[Task data Boundary: Start]

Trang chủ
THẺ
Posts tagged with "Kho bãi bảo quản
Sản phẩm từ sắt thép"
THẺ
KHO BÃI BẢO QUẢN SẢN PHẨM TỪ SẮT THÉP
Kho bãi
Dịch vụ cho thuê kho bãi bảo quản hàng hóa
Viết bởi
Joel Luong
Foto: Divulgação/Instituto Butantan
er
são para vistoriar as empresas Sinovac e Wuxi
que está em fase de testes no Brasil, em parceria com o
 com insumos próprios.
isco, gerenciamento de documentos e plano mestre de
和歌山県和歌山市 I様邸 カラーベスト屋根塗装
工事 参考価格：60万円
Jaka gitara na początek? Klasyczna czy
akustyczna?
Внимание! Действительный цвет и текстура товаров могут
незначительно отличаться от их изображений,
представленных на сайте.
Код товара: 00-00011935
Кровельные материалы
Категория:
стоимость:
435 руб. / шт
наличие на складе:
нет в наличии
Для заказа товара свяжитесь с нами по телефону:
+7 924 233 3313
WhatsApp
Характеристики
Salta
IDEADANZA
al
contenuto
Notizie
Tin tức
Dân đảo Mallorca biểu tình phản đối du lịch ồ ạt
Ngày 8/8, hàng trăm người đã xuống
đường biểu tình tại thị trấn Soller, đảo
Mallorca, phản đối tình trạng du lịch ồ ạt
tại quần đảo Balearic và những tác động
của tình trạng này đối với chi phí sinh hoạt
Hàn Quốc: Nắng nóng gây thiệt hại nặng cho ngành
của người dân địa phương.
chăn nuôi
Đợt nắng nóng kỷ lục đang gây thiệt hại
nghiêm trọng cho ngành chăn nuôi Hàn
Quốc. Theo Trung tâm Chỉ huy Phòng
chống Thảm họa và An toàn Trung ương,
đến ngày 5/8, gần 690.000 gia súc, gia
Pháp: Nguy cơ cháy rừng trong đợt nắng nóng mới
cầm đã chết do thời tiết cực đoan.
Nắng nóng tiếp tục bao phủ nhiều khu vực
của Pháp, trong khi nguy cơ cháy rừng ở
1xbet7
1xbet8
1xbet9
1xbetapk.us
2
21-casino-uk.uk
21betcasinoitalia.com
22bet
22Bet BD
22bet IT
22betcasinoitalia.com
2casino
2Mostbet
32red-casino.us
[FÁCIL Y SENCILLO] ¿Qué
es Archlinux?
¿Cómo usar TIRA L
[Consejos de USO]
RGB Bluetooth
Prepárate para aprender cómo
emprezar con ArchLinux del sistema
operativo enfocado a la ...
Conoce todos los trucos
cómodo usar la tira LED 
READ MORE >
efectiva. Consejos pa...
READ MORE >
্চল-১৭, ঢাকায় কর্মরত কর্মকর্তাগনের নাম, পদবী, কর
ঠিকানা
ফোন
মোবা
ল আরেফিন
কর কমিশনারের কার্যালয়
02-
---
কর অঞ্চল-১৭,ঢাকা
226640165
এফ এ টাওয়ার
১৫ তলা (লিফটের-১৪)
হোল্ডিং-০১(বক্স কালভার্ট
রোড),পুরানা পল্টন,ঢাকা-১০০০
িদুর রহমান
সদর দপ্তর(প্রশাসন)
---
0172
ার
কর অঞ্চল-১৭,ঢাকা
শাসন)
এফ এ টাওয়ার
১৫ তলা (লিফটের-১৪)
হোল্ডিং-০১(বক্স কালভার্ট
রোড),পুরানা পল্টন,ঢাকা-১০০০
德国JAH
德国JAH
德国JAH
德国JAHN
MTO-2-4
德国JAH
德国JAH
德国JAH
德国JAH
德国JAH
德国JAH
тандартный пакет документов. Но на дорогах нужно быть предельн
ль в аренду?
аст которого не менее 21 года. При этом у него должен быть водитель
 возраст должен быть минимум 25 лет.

[Task data Boundary: End]

▶ Your objective
Render the lines from the beginning of the entries through the line containing "нет в наличии", inclusive, as a JSON list of strings with one string per line and blank lines omitted.

▶ Response box
[
  "Trang chủ",
  "THẺ",
  "Posts tagged with \"Kho bãi bảo quản",
  "Sản phẩm từ sắt thép\"",
  "THẺ",
  "KHO BÃI BẢO QUẢN SẢN PHẨM TỪ SẮT THÉP",
  "Kho bãi",
  "Dịch vụ cho thuê kho bãi bảo quản hàng hóa",
  "Viết bởi",
  "Joel Luong",
  "Foto: Divulgação/Instituto Butantan",
  "er",
  "são para vistoriar as empresas Sinovac e Wuxi",
  "que está em fase de testes no Brasil, em parceria com o",
  " com insumos próprios.",
  "isco, gerenciamento de documentos e plano mestre de",
  "和歌山県和歌山市 I様邸 カラーベスト屋根塗装",
  "工事 参考価格：60万円",
  "Jaka gitara na początek? Klasyczna czy",
  "akustyczna?",
  "Внимание! Действительный цвет и текстура товаров могут",
  "незначительно отличаться от их изображений,",
  "представленных на сайте.",
  "Код товара: 00-00011935",
  "Кровельные материалы",
  "Категория:",
  "стоимость:",
  "435 руб. / шт",
  "наличие на складе:",
  "нет в наличии"
]